I am driving to Ontario, CA this weekend leaving Friday after work (around 6PM). I plan to drive for about 4 hours then rest and start driving again early morning (around 3 or 4 am). I want to know if there is a rest stop along the way where I can just rest for a bit? 
Thanks!

----------


## AZBuck

Welcome aboard the RoadTrip America Forums!

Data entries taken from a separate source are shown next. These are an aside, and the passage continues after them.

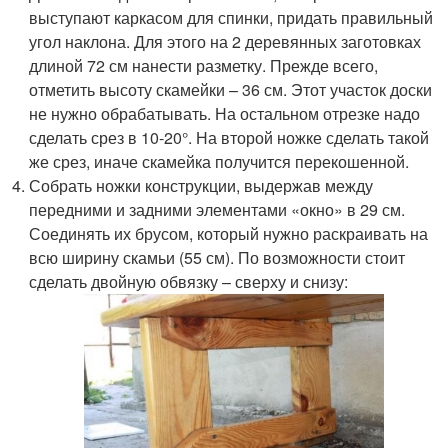
выступают каркасом для спинки, придать правильный
угол наклона. Для этого на 2 деревянных заготовках
длиной 72 см нанести разметку. Прежде всего,
отметить высоту скамейки – 36 см. Этот участок доски
не нужно обрабатывать. На остальном отрезке надо
сделать срез в 10-20°. На второй ножке сделать такой
же срез, иначе скамейка получится перекошенной.
Собрать ножки конструкции, выдержав между
передними и задними элементами «окно» в 29 см.
Соединять их брусом, который нужно раскраивать на
всю ширину скамьи (55 см). По возможности стоит
сделать двойную обвязку – сверху и снизу: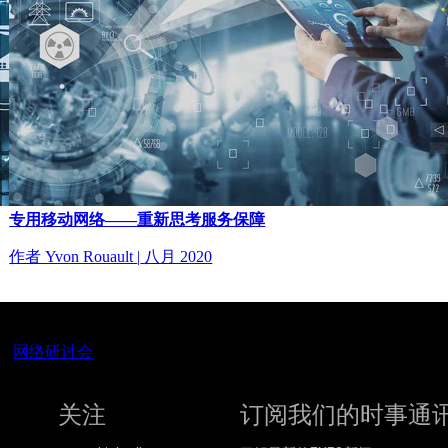
专用移动网络——重新思考服务保障
作者 Yvon Rouault
|
八月 2020
网络研讨会
关注
订阅我们的时事通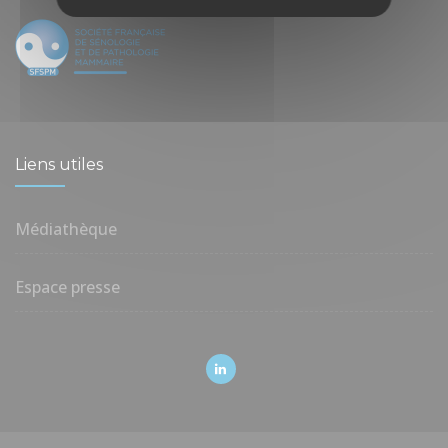
Liens utiles
Médiathèque
Espace presse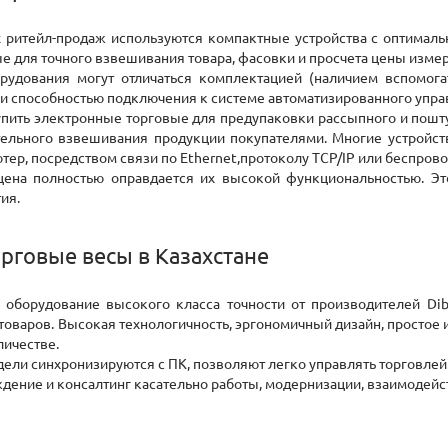
х ритейл-продаж используются компактные устройства с оптимал
е для точного взвешивания товара, фасовки и просчета цены изме
удования могут отличаться комплектацией (наличием вспомога
) и способностью подключения к системе автоматизированного упр
пить электронные торговые для предупаковки рассыпного и поштуч
тельного взвешивания продукции покупателями. Многие устройст
тер, посредством связи по Ethernet,протоколу TCP/IP или беспрово
цена полностью оправдается их высокой функциональностью. Эт
ия.
рговые весы в Казахстане
е оборудование высокого класса точности от производителей Di
товаров. Высокая технологичность, эргономичный дизайн, просто
личестве.
ели синхронизируются с ПК, позволяют легко управлять торговлей
дение и консалтинг касательно работы, модернизации, взаимодейс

Since you haven't told us where you're starting from, nor how long you plan to drive after your short nap, we have no idea where you're looking for a place to sleep. Generally, trying to sleep in a 'Rest Area' is a bad idea. It's illegal in most states and a safety risk everywhere. Besides which it's tough to get any real sleep in a car. But I have done it (many, many years ago when I was young and foolish) and it is legal in California.

AZBuck

----------


## tinaiij

I am coming from Baltimore to Stouffville, ON. I plan to drive for about 4 hours and get some rest. I am not alone on this trip but I am the only driver. I can drive the whole 8.5 deive as I dis it before but it was daytime. This time, since we are leaving in the evening, we plan to rest for a bit.

----------


## AZBuck

As I noted in my initial response, It is illegal in most states to use roadside rest areas for sleeping/camping. This is the case in the only two states where stopping for the night would make sense for you: It's illegal to spend more than two hours at any rest area in Pennsylvania. It's illegal to 'camp overnight' at rest areas in New York state. So clearly we cannot recommend a place for you to break the law.

AZBuck

----------


## DonnaR57

So you are going to Ontario, Canada, not Ontario, California (yes, there is such a place)? Makes a big difference!!!!

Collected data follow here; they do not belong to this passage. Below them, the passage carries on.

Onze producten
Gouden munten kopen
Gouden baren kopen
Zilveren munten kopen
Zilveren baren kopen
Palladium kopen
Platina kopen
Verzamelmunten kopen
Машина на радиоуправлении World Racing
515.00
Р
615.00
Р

Looking at the map, I'd think that the 488 miles would take a bit more than 8-1/2 hours to drive. First off, it's not entirely interstate. Second, you have a border crossing.  If this were me, I would allow at least 10 hours for the drive.  

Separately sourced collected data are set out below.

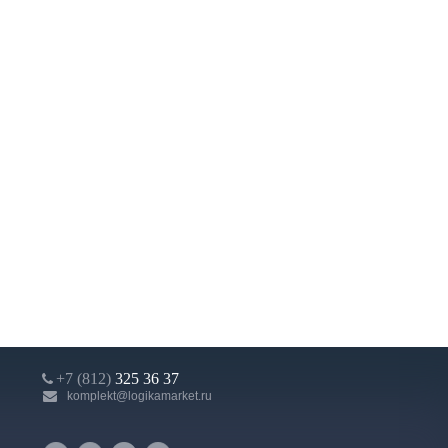
+7 (812)
325 36 37
komplekt@logikamarket.ru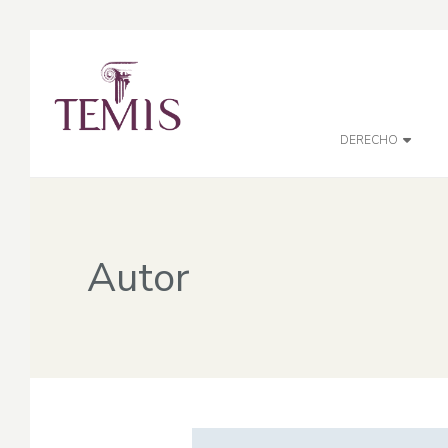
DERECHO
Autor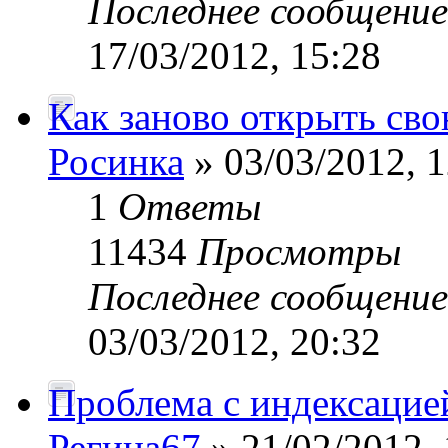
Последнее сообщени
17/03/2012, 15:28
Как заново открыть сво
Росинка
» 03/03/2012, 1
1
Ответы
11434
Просмотры
Последнее сообщени
03/03/2012, 20:32
Проблема с индексацие
Регина67
» 21/02/2012,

You're best off either finding a motel for a night's rest, or at least going into a truck stop. They are far safer than a rest area, and I'm not sure if overnights are allowed at rest areas in PA.


Donna

----------


## tinaiij

Yes, Ontario, Canada. Truck stop is fine. I just needed a  rest before driving again(or I can just drive all the way). This is also a "just incase" situation. Thank you.

----------


## tinaiij

Thank you. I didn't know that it was illegal to nap at the rest areas. We did this before(last July '15) in PA and was fine. I will keep this in mind.

----------


## Lifemagician

Before you take a nap at a truck stop, go into reception and tell them your plan.   Many truck stops now have a policy of having what look like abandoned vehicles towed.   Besides, the truck stops which employ extra night security will get them to keep an eye on you.

Safe travels.

Lifey

----------


## tinaiij

Thank you.

----------